On se forme l'esprit et le sentiment par les conversations, Pascal

jeudi 2 avril 2009

Inconséquence

Un bref retour à Tolstoï.
Cette indication psychologique à la fin d'Anna Karénine : les dispositions mentales que produisent nos choix éthiques en faveur d'une "bonne vie" et d'une existence vertueuse, aussi lumineuses soient-elles et pleines des intentions les meilleures, n'ont aucune influence sur notre caractère et nos comportements.
A peine Lévine s'est-il résolu à vivre conformément aux principes de sa récente conversion morale qu'il rabroue avec la même grossièreté qu'auparavant son cocher :
"Fais-moi le plaisir de me laisser tranquille et de ne pas me donner de leçon ! répondit Lévine, agaçé comme il l'était chaque fois qu'on se mêlait de ses affaires. Il éprouva aussitôt un vif chagrin en constatant que, contrairement à son attente, son nouvel état d'âme n'influait nullement sur son caractère".
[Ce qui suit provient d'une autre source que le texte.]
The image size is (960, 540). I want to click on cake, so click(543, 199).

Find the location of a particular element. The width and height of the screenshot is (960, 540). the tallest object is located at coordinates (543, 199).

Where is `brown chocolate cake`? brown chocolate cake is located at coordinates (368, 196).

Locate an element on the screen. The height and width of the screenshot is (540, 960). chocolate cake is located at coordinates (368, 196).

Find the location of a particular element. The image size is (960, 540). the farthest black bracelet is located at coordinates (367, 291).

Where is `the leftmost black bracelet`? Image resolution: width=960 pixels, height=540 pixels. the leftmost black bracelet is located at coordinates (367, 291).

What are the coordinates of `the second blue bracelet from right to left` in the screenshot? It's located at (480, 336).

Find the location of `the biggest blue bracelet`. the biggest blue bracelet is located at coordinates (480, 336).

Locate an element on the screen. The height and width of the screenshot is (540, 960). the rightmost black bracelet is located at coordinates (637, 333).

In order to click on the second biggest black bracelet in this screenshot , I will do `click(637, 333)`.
Cette contradiction entre les dispositions d'esprit et les comportements effectifs, nul plus de Tolstoï ne la vivait, jusqu'au dégoût de soi. Il condamnait la vie luxueuse des aristocrates oisifs et passait ses journées habillé en moujik à travailler sa terre, mais le soir venu, des laquais en gant blanc servaient la famille à table. Il vitupérait l'art et ne pouvait retenir ses larmes en écoutant une sonate de Schubert ou quelque autre merveilleux morceau de musique. Et ne disons rien de son rapport au sexe.
Nulle part on ne trouverait la conscience de ces contradictions chez Dostoïesvki dont les héros, peints en noir ou blanc, sont des archétypes figés. Ivan ou Aliocha Karamazov, par exemple, qu'éloigne l'un de l'autre un abîme aussi infranchissable que celui qui éternellement sépare Lazare du Mauvais riche dans la parabole évangélique.
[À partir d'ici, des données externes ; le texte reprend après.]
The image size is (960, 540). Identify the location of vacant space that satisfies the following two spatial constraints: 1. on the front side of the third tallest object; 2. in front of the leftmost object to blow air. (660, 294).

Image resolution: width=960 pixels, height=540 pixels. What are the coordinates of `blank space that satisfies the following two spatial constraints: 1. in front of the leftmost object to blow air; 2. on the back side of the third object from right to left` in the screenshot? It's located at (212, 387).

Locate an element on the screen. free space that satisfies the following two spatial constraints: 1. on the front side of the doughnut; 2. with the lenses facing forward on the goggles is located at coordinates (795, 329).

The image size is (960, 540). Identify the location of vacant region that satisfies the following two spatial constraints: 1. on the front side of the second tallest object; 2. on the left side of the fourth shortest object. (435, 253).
L'inconséquence entre ce à quoi nous croyons et la façon dont nous agissons témoigne peut-être de notre humanité, mais d'où vient que nous pensions que ces faiblesses sont rassurantes ? Plus exigeant ou plus lucide, Tolstoï les trouvait désespérantes. Mise à part la figure improbable du saint, absente de son oeuvre (à la différence de son grand contemporain), l'individu moral, je veux dire celui fait le choix de la vie morale, le héros kantien si l'on veut, ne peut échapper à la détestation de soi (et des autres) et il n'est pas de "bonne conscience" qui vienne le rassurer qu'il fait ce qu'il peut. Ce n'est pas au regard du monde tel qu'il est que se mesurent nos impuissances, mais à l'égard de ce que nous sommes, de ce que nous avons fait de nous-mêmes et qui constitue insensiblement, au gré de mille petites actions singulières, notre "caractère", ce que saint Paul appelle le "corps de la mort". Souvenez-vous de ce passage célèbre de l'Epître aux Romains (7, 19-24): "Je ne fais pas le bien que je veux, je fais le mal que je ne veux pas (...) Qui me délivrera de ce corps de la mort ?"
La réponse pour lui était le Christ. Mais est-il une grâce qui délivre l'homme de lui-même ? Tolstoï aux derniers jours de sa vie résolut de s'enfuir et mourut seul dans la pauvre gare d'Astapovo sans avoir trouvé cette paix de l'âme qu'il avait prêchée avec tant d'imprécations furieuses et qui lui fit toujours défaut.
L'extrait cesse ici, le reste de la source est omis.